In attempting to answer the questions [how do agents arise? How do agents specialise? How do agents aggregate into hierarchical organizations?], it is important to examine the formation of agent boundaries, both internal and external, and the effects of those boundaries on the flows. This emphasis directs attention to building blocks that can be combined to define boundaries. The building blocks must, of course, be based on available data. Though there are extensive data sets for most signal/boundary systems, and we can rather easily derive a great array of reliable, sophisticated statistics from such data, such statistics do not, of themselves, reveal building blocks or mechanisms. Anatoly Rapoport, one of the founders of mathematical biology, long ago pointed out that you cannot learn the rules of chess by keeping only the statistics of observed moves (Rapoport 1960). We confront the same difficulty when using statistics to study signal/boundary interactions. The interactions are just too complex (nonlinear) to allow theory to be built with the linear techniques of statistics. (Holland, 2012:38)
And then toward the end of the book he makes a nice bottom up definition of niche, contrary to the one we have in Ecology, while going back again to the argument of statistical approaches to understanding mechanisms underlying complexity:
The concept of community within a network (Newman, Barabasi, and Watts 2006) provides a starting point that leads naturally to an overarching definition of niche. A niche isa diverse array of agents that regularly exchange resources and depend on that exchange for continued existence. Most signal/boundary systems exhibit counterparts of ecological niche interactions – symbiosis, mutualism, predation, and the like. From this definition of niche, it is relatively easy to move to an evolutionary dynamic of niches, because the conditional actions that underpin the interlocking activities can be defined and compared in a uniform way by means of tag-sensitive rules (See chapter 3).

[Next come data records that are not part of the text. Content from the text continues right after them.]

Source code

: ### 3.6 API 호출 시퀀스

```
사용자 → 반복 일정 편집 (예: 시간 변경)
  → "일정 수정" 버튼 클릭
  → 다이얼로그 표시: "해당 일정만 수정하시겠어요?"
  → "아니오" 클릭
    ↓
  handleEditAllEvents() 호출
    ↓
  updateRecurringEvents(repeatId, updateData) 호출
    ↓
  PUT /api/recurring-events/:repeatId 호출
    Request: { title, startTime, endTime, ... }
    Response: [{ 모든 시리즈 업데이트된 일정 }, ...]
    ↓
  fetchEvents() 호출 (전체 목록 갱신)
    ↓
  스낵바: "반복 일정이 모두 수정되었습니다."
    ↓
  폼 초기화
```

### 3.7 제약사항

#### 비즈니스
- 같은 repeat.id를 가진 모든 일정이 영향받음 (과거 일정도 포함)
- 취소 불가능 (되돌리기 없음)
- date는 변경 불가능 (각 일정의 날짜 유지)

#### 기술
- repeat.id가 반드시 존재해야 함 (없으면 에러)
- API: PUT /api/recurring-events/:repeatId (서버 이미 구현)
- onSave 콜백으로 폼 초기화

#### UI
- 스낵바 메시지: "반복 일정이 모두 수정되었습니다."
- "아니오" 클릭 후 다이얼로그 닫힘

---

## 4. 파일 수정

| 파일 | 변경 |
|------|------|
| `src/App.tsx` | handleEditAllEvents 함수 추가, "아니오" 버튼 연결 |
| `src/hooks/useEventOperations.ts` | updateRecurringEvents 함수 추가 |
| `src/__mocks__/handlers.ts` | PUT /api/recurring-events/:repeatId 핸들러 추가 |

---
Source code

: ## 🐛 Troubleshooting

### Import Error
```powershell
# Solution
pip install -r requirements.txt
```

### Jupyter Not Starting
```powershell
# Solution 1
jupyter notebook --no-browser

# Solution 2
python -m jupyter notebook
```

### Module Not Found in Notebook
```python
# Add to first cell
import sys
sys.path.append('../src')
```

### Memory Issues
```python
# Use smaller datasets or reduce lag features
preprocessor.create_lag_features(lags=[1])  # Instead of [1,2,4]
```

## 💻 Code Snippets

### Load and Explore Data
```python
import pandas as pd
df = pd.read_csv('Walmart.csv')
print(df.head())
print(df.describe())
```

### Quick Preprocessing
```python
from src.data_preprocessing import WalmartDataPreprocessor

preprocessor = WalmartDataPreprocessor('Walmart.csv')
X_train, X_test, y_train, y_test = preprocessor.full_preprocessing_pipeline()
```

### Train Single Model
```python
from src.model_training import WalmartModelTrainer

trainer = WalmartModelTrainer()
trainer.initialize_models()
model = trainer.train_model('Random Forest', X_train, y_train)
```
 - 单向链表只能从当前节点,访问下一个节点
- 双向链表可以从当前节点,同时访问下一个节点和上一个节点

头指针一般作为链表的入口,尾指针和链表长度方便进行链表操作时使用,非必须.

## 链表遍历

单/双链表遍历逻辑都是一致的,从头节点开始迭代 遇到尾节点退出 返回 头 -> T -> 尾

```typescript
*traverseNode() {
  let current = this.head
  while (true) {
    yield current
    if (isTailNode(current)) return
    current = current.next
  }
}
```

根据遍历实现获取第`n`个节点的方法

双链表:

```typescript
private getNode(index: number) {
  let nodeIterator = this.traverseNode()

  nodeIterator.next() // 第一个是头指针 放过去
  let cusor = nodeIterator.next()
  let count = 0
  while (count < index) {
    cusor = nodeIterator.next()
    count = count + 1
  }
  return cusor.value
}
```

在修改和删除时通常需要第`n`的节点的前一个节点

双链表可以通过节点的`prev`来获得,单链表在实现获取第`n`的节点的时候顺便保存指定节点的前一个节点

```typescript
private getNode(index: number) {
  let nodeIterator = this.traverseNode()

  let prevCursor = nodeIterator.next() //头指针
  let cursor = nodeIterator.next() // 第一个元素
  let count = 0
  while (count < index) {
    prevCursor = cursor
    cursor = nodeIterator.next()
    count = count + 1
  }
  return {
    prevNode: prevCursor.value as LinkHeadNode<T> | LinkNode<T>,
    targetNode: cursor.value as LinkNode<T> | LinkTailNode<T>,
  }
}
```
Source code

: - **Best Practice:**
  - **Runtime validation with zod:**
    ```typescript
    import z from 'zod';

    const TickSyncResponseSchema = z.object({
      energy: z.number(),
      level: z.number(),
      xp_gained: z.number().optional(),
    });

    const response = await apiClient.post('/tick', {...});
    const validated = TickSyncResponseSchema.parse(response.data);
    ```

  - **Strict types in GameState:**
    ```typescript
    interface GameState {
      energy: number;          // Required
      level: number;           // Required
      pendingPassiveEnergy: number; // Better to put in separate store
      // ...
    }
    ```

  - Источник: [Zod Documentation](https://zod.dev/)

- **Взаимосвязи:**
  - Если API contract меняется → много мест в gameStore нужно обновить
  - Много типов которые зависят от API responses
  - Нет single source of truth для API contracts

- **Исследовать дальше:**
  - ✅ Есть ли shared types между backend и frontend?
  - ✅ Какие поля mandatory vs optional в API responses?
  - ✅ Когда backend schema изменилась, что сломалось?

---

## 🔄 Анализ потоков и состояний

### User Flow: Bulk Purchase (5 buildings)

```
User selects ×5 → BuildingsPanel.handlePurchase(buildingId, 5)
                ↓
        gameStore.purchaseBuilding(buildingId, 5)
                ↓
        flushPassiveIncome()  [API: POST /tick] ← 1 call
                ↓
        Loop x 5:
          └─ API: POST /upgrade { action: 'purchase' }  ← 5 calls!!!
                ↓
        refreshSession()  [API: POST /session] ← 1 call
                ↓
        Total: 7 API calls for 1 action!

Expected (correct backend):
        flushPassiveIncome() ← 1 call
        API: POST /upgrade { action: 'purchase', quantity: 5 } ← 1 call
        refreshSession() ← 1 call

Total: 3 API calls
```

Defining niches in terms of tag-based rules leads to an important mechanism-oriented question: Can mechanisms for manipulating tags (such as recombination), in combination with selection for the ability to collect resources, lead from simple niches to complex niches? The conditional actions of the agents lead to non-additive effects that cannot be usefully averaged, so a purely statistical approach isn’t likely to provide answers to this question. Statistical approaches wind up in the same cul-de-sac as statistical approaches to understanding computer programs. The ‘trends’ suggested by a series of ‘snapshots’ based on the average over agents’ activities rarely give reliable predictions or opportunities for control – instead of ‘clearing’ of a market, we get ‘bubbles’ and ‘crashes’. (Holland, 2012:287)
I’ve long questioning the role of statistics for identifying causality in ecosystems; most statistical methods rely on linear regression which often implies avoiding co-linearity and assuming independence. Most statistical procedures are not suitable for understanding feedback mechanisms, from neural networks to structural equation modelling. Only recently a different approach has been developed that embrace the interdependent nature of variables in ecosystems: convergent cross mapping. It still to be seen what we can learn about causality in ecosystems by using such methods.
Holland’s book was an inspiring companion on the public transportation of Stockholm while commuting to the climbing hall, that’s where I read most of the book.